Honestly the whole thing was underwhelming, given the difficulty of some past exams. I spoke with a faculty member about the process, and his perspective was essentially: the exam is a tool to get you to study, which you do to learn the material. While it can be worthwhile to have challenging exams to assess the depth of what you actually learned, there's only so much you can expect out of someone in a short time period. "Easy exams" are thus simply a check on whether or not you have studied. Deep understanding, acknowledged by yourself as well as your peers, is the real test. As long as a candidate approaches an exam precisely as a way of learning the material (in lieu of a hurdle to pass, potentially skimming the material to pass some test), I don't think there's too much lost in providing exams where a large proportion of the test-takers pass. By the same logic though, there isn't much harm in writing a very hard test that everyone fails. In fact, the latter is a much more realistic assessment of what you can and cannot do.

# Monte-Carlo Integration

In unrelated news, I was reading a section of Mark Newman's textbook that I hadn't covered in the class previously, and he describes an integration method that's both hilarious and simple.

It called Monte-Carlo integration: you have some bounded function $$f(x)$$ you want to integrate over an interval $$I=[a,b]$$, but $$f$$ is poorly behaved on the interval. It might even be pathological, for instance oscillating infinitely between say 0 and 1 when near the edges of the interval. All the standard integration techniques -- the trapezoidal rule, Newton's method, Gaussian integration, etc. -- will fail quite badly in these highly oscillatory regions.

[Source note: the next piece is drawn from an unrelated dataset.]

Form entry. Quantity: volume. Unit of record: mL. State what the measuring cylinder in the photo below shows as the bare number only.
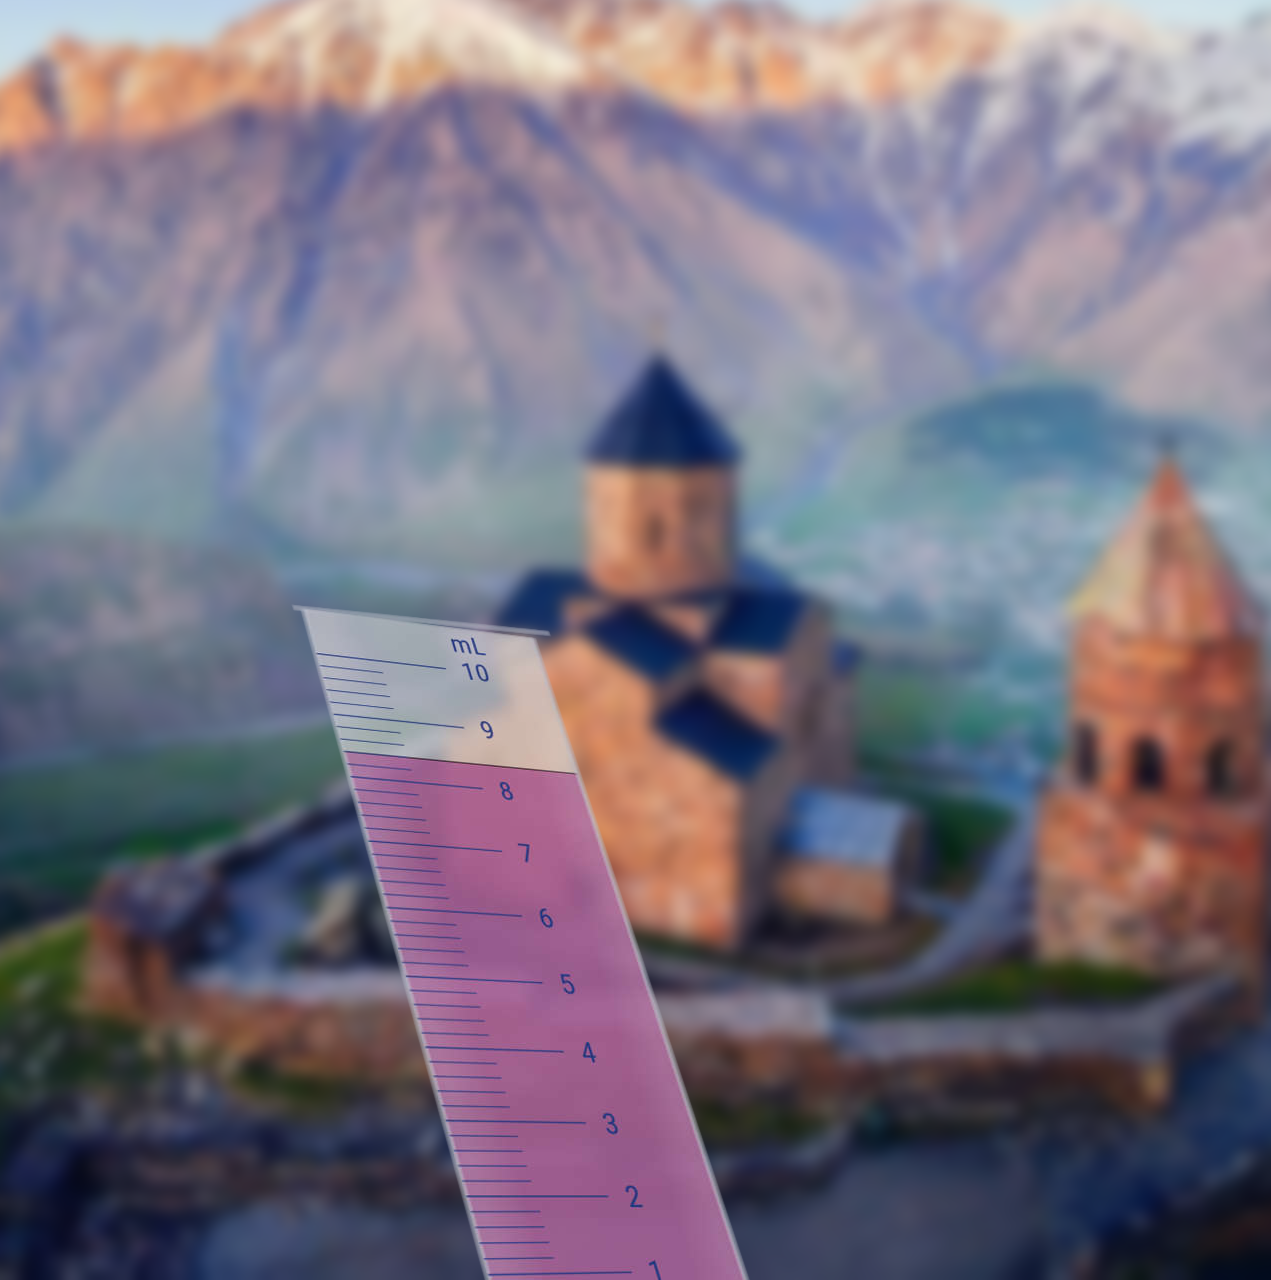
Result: 8.4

Monte Carlo integration says: the area bounded by $$f(x)$$ on its graph is surely finite. It's just some fraction of the area of the rectangle of area $$(b-a)$$ (where we assume that $$f$$ is taking values between 0 and 1, but any bounded function can be scaled to this). Well, so pick a random number $$x$$ on $$I$$, and another random number $$y$$ on the range of $$f$$. If $$f(x)<y$$, then we're below the curve. If not, we're above it. Repeat this process many times, keeping track of what fraction of the time we're below the curve, and what fraction we're above it. Since we know the area of the rectangle the whole thing happens in (this method obviously scales for any dimension), the fraction of hits below the curve multiplied by the total area we're allowing our points to range over is precisely our estimate for the integral.

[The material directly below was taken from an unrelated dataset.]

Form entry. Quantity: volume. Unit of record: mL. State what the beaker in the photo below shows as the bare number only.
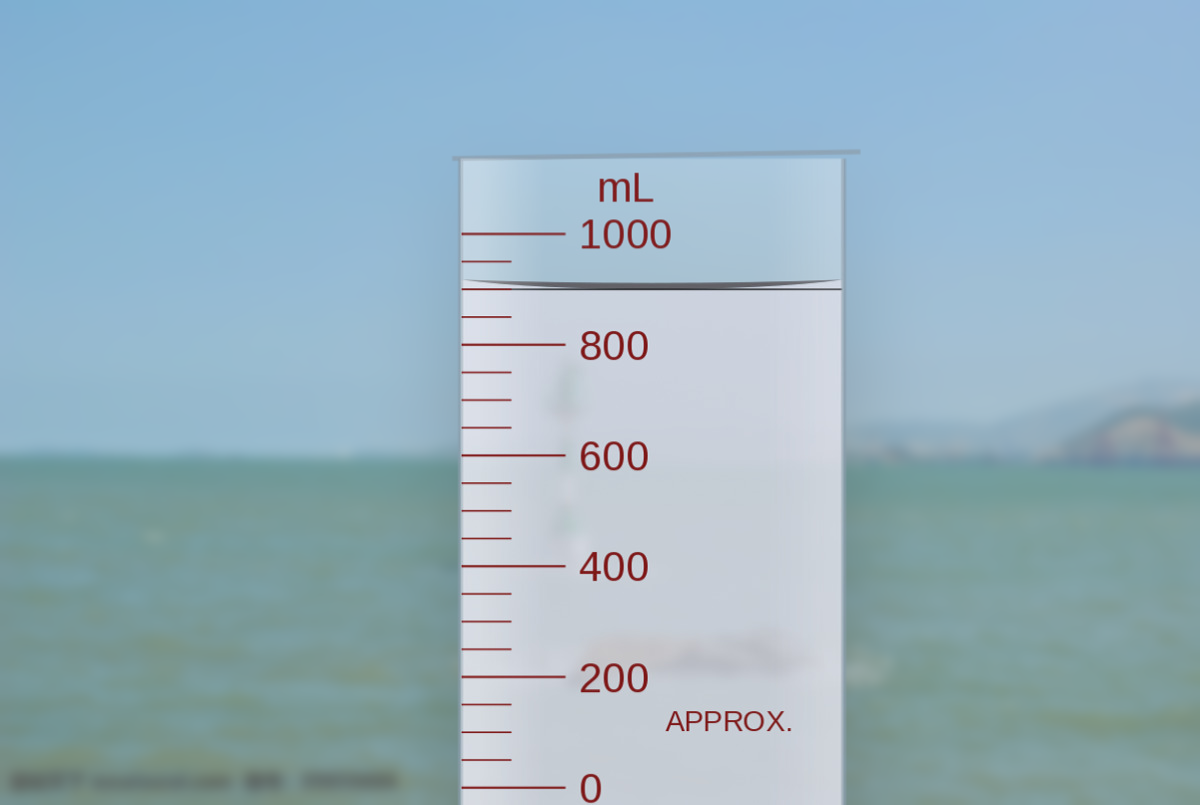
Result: 900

Here's a cute implementation (taken from Mark Newman's textbook) of this method for a pathological function:

from math import sin
from random import random

def f(x):
return (sin(1/(x*(2-x))))**2

N = 10000
count = 0
for i in range(N):
x = 2*random()  # domain is [0, 2)
y = random()
if y<f(x):
count += 1

I = 2*count/N
print(I)


The one issue, as you might expect, is that this method isn't very accurate. It turns out that it scales in accuracy as the inverse square root of the number of points you throw at the function. But in cases where other standard methods fail, this is pretty nice.

To-do for building the website:

1. Figure out LaTeX compatibility.
2. Figure out a better figure embed method.